# Notice: Round 2



## Deuce Da Masta (Dec 4, 2006)

Thats right, round 2! Its going down! Already have 2 ready for launch. At least 3 more set to fire by Friday!


----------



## Rah55 (Feb 13, 2008)

Duck and cover....:brick:


----------



## Wunderdawg (May 1, 2008)

Hey, you can't do that. I'm sure it's in the rules somewhere.


----------



## baboruger (Jun 18, 2007)

round #2...my round #2 is in the chamber as well


----------



## Deuce Da Masta (Dec 4, 2006)

Wunderdawg said:


> Hey, you can't do that. I'm sure it's in the rules somewhere.


Rules, what rules? This is war baby. there is no rules!:biggrin:


----------



## Wunderdawg (May 1, 2008)

Et tu Brente?


----------



## Christopher The Great (Jun 3, 2008)

Time to hit the bunkers again!


----------



## eggyellow (Apr 10, 2008)

jeez, do you ever stop?


----------



## Cypress (Jun 27, 2007)

Jesus, who is next.


----------



## sseagle (Jun 5, 2008)

Look out clowns, I get paid on friday.. now if these boxes get here..


----------



## azpostal (Jul 12, 2008)

Everybody lookout!


----------



## maduro4me-cl (Jun 11, 2008)

I am fairly sure that I am safe this round. But be forewarned my round ones are being assembled as we speak. May take a while for completion, and may not be nearly as bad as Deuce's, but we will see.


----------



## sseagle (Jun 5, 2008)

anyone know where i can get a good deal on some lead lined cardboard boxes?


----------



## Deuce Da Masta (Dec 4, 2006)

sseagle said:


> anyone know where i can get a good deal on some lead lined cardboard boxes?

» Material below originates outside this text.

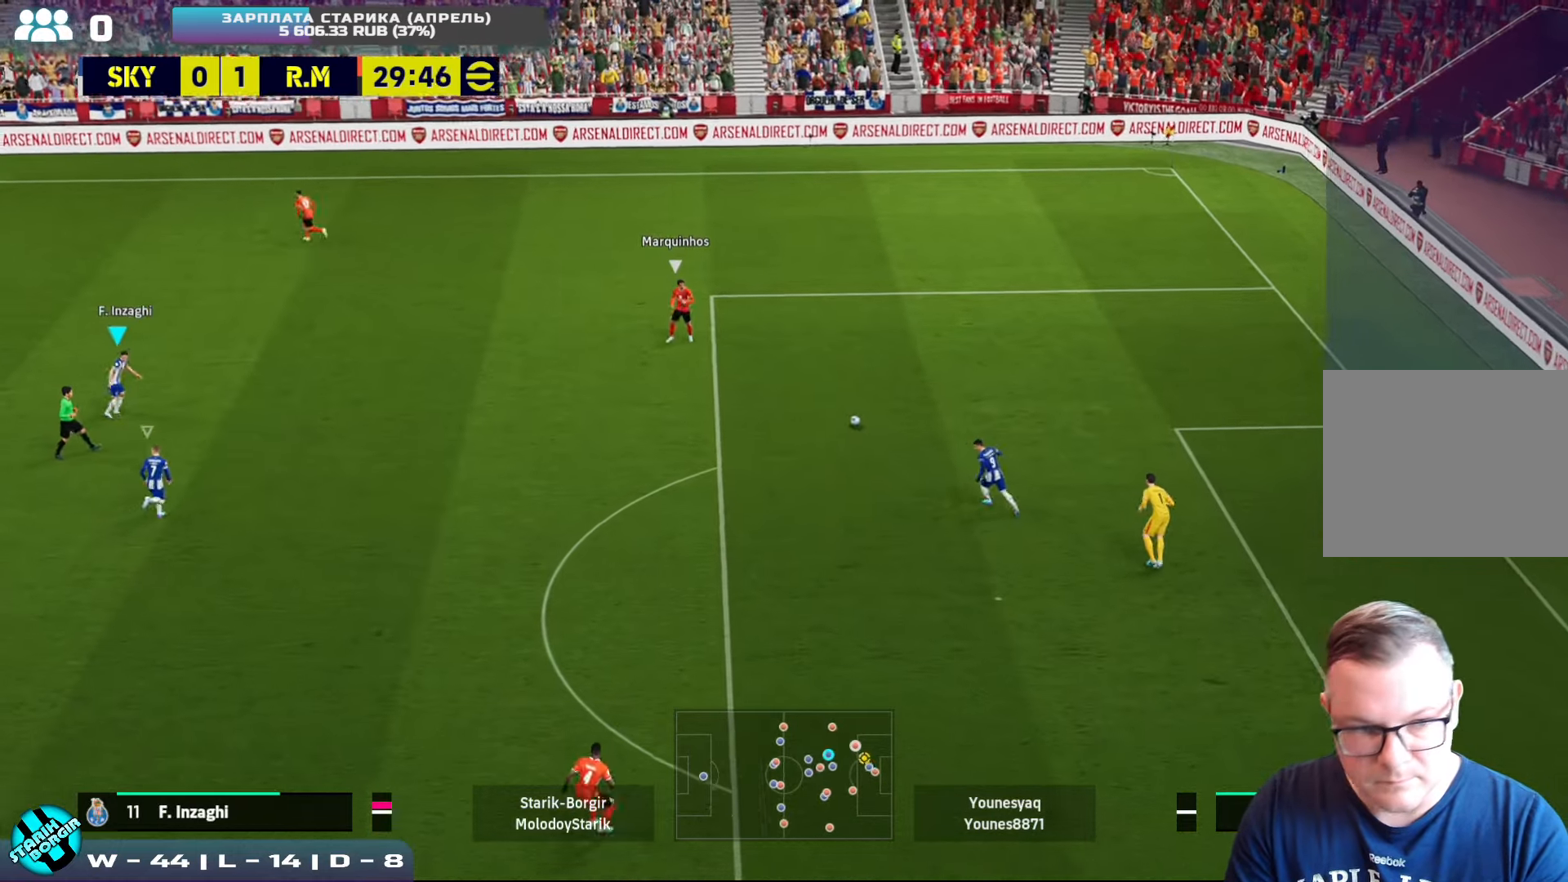
{"buttons": ["R2"], "left_stick": "up-right", "events": [[384, "CROSS", "up"]]}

I believe due to SmokinJ's most recent bombing tear, USPS started carrying em!:lol:


----------



## sofaman (Jun 20, 2007)

Fire in the hole!!!


----------



## GreySmoke (Jan 11, 2008)

Bla Bla Bla yackety smackety...


----------



## ngetal (Jul 6, 2008)

hmm... I guess I need to stock up on pies, maybe? :biggrin:


----------



## big04deuce (May 16, 2008)

Holy [email protected]!!! This is insane!!!lol RUN!!!


----------



## Toasted Coastie (Feb 16, 2008)

I'm staying out of this round, I got no beef with anyone.....


----------



## karmaz00 (Dec 5, 2007)

hes on a mission


----------



## Snapperhead-cl (Jun 24, 2008)

Deuce...man you need to lay off the.......

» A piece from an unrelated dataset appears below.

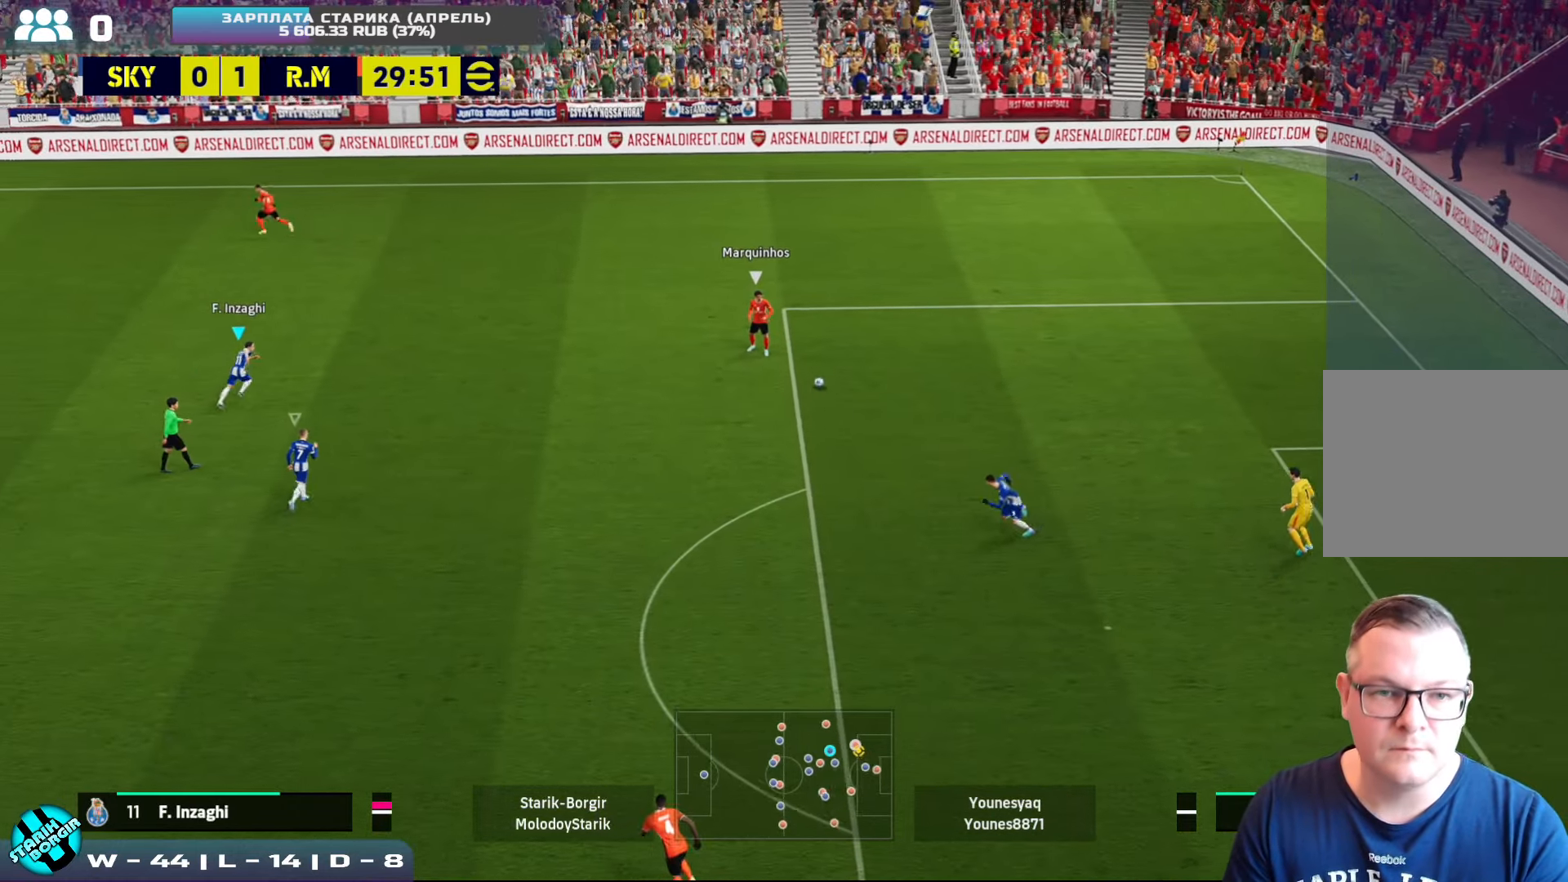
{"buttons": ["CROSS", "R2"], "left_stick": "up-right", "events": [[67, "CROSS", "down"]]}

Sit back and do the polar bear Party....


----------



## Snapperhead-cl (Jun 24, 2008)

I just love that pic


Any hints where they are headed???


----------



## smokinj (Jan 16, 2008)

*^^^ That pic is great Rick:lol:*


----------



## smokinj (Jan 16, 2008)

*He's on a mission from God*


----------



## Snapperhead-cl (Jun 24, 2008)

I have deuce's threat level right here........I am not worried at all.......:roflmao:


----------



## DOZER (Sep 30, 2007)

:huh_oh:


----------



## The EVP (Dec 21, 2007)

Oh crap....not again!!!!! Have you no compassion?!?!?!?


----------



## eggwhites (Apr 20, 2008)

Snapperhead said:


> Deuce...man you need to lay off the.......
> 
> Sit back and do the polar bear Party....


ahahahhaha!


----------



## Oxman (Jun 28, 2008)

Just leave me out of it! I've gotta smoke my stash down in time for my move to Washington, anyway!

Ooooh...wait....I can always bomb everyone and buy more cigars when I get there! Yeah!

Be afwaid...be vewwy vewwy afwaid!


----------



## Deuce Da Masta (Dec 4, 2006)

Oh, btw! On of the packages that leaves here on friday is targeted at "a lil ol noob" HAHAHAHA


----------



## Wunderdawg (May 1, 2008)

Holy crap. I didn't mean anything by that.......honest. Is it too late to apologize?


----------



## sseagle (Jun 5, 2008)

They will speak of me in the future... the low budget bomber...


----------



## DBCcigar (Apr 24, 2008)

Ah $hit!


----------



## happy1 (Jun 29, 2007)

bombs away


----------



## ngetal (Jul 6, 2008)

happy1 said:


> bombs away


yeeeeeeeeeeeeeehaaaaawwwwwwwwwwwwww!


----------



## dinoa2 (Feb 7, 2008)

I dont know if I should buy stock in a cigar store or the postal service. seems business is good for both


----------



## dinoa2 (Feb 7, 2008)

rick, that is a great poster and movie, one of my favorites. do you know who that is riding on the bomb ?


----------



## ngetal (Jul 6, 2008)

dinoa2 said:


> rick, that is a great poster and movie, one of my favorites. do you know who that is riding on the bomb ?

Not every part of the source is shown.